January 2, 2025 – In today’s digital age, artificial intelligence (AI) writing tools have become a convenient way to generate content such as papers, rap songs, or scripts with just a few keystrokes. However, a recent study suggests that, despite their convenience, these AI-generated works still lack the original creativity of a Shakespeare.
According to a report in Science, researchers have developed a new program to measure the creativity of AI output. Mirco Musolesi, a computer scientist studying AI creativity at University College London, points out that evaluating creativity is “a complex and interesting challenge.” He believes that this new method excels in addressing the issue of linguistic novelty.
Since the advent of generative AI and large language models, there have been doubts in the scientific community about their creative writing abilities. While these AI systems can quickly produce text that appears human-like, some scholars argue that they do not truly innovate but simply reorganize content from their training corpus. Critics have likened them to “random parrots” that blindly repeat known text.
Quantifying creativity, however, is not an easy task. Traditionally, scientists have relied on two methods: using computers to detect plagiarism, which does not necessarily indicate originality, and relying on human ratings to evaluate fluency and creativity, a subjective and time-consuming process.
To address this, Lu Ximing, a computer scientist at the University of Washington, and his team have developed a tool called DJ Search. This tool objectively captures subtle differences by extracting phrase fragments from AI-generated text and searching for similar content in a database. It not only looks for exact matches but also identifies semantically similar expressions. With the help of AI algorithms analyzing word meanings, it uses embedding vectors to determine synonyms. DJ Search ultimately evaluates the novelty of AI output by calculating the proportion of unmatched text.

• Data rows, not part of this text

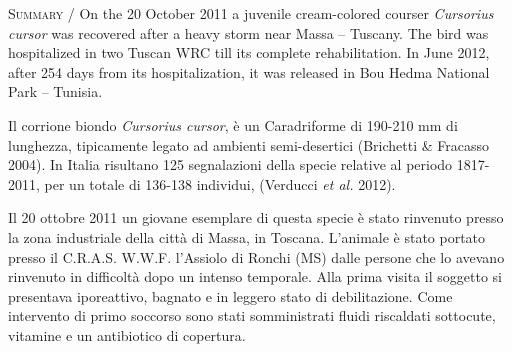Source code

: {\small
\noindent \textsc{\color{MUSEBLUE} Summary} / On the 20 October 2011 a juvenile cream-colored courser
\textit{Cursorius cursor} was recovered after a heavy storm near Massa
-- Tuscany. The bird was hospitalized in two Tuscan WRC till its
complete rehabilitation. In June 2012, after 254 days from its
hospitalization, it was released in Bou Hedma National Park -- Tunisia.\\
}

\vspace{1cm}
Il corrione biondo \textit{Cursorius cursor}, \`e un Caradriforme di
190-210 mm di lunghezza, tipicamente legato ad ambienti semi-desertici
(Brichetti \& Fracasso 2004). In Italia risultano 125 segnalazioni
della specie relative al periodo 1817-2011, per un totale di 136-138
individui, (Verducci \textit{et al.} 2012). 

Il 20 ottobre 2011 un giovane esemplare di questa specie \`e stato
rinvenuto presso la zona industriale della citt\`a di Massa, in
Toscana. L{\textquoteright}animale \`e stato portato presso il C.R.A.S. W.W.F.
l{\textquoteright}Assiolo di Ronchi (MS) dalle persone che lo avevano
rinvenuto in difficolt\`a dopo un intenso temporale. Alla prima visita
il soggetto si presentava iporeattivo, bagnato e in leggero stato di
debilitazione. Come intervento di primo soccorso sono stati
somministrati fluidi riscaldati sottocute, vitamine e un antibiotico di
copertura.

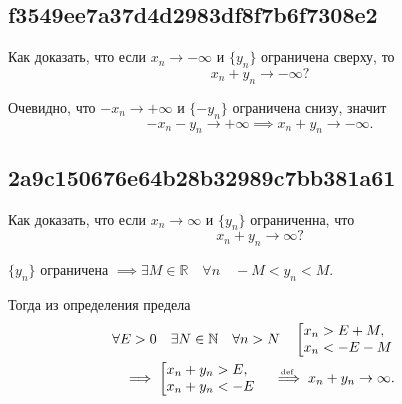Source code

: \documentclass[11pt, a5paper]{article}
\newenvironment{note}[1]{\goodbreak\par\subsection{\hfill \color{lightgray}\tiny #1}}{}
\newenvironment{cloze}[2][\ldots]{\begin{leftbar}}{\end{leftbar}}
\begin{document}
    \begin{note}{f3549ee7a37d4d2983df8f7b6f7308e2}
        Как доказать, что если \( x_n \to -\infty \) и \( \{ y_n \} \) ограничена сверху, то \[
            x_n + y_n \to -\infty?
        \]

        \begin{cloze}{1}
            Очевидно, что \( -x_n \to +\infty  \) и \( \{ -y_n \} \)  ограничена снизу, значит \[
                -x_n - y_n \to +\infty \implies x_n + y_n \to -\infty.
            \]
        \end{cloze}
    \end{note}

    \begin{note}{2a9c150676e64b28b32989c7bb381a61}
        Как доказать, что если \( x_n \to \infty  \) и \( \{ y_n \} \) ограниченна, что \[
            x_n + y_n \to \infty?
        \]

        \begin{cloze}{1}
            \( \{ y_n \} \) ограничена \( \implies \exists M \in \mathbb R \quad \forall n \quad -M < y_n < M. \)

            Тогда из определения предела
            \begin{multline*}
                \forall E > 0 \quad \exists N \in \mathbb N \quad \forall n > N \quad \left[ {
                    \begin{array}{@{}l@{\quad}l@{}}
                        x_n > E + M, \\
                        x_n < -E - M
                    \end{array}
                } \right. \\
                \implies \left[ {
                    \begin{array}{@{}l@{\quad}l@{}}
                        x_n + y_n > E, \\
                        x_n + y_n < -E
                    \end{array}
                } \right.
                \overset{\!\!\text{\tiny def}}\implies x_n + y_n \to \infty.
            \end{multline*}
        \end{cloze}
    \end{note}
\end{document}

The study found that humans significantly outperform AI in poetry, novels, and speeches, with margins of 80%, 100%, and 150%, respectively. DJ Search can also compare human works, revealing, for instance, that the language originality of “The Hunger Games” is 35% higher than that of “Twilight.” Lu compares AI to a DJ, stating, “They remix text like DJs remix music. It’s impressive, but it can’t replace the composer.”
Nanyun Violet Peng, a computer scientist at the University of California, Los Angeles, suggests that future assessments should evaluate the originality of the overall narrative, not just the linguistic level. This highlights the need for more comprehensive metrics to truly gauge AI’s creative potential.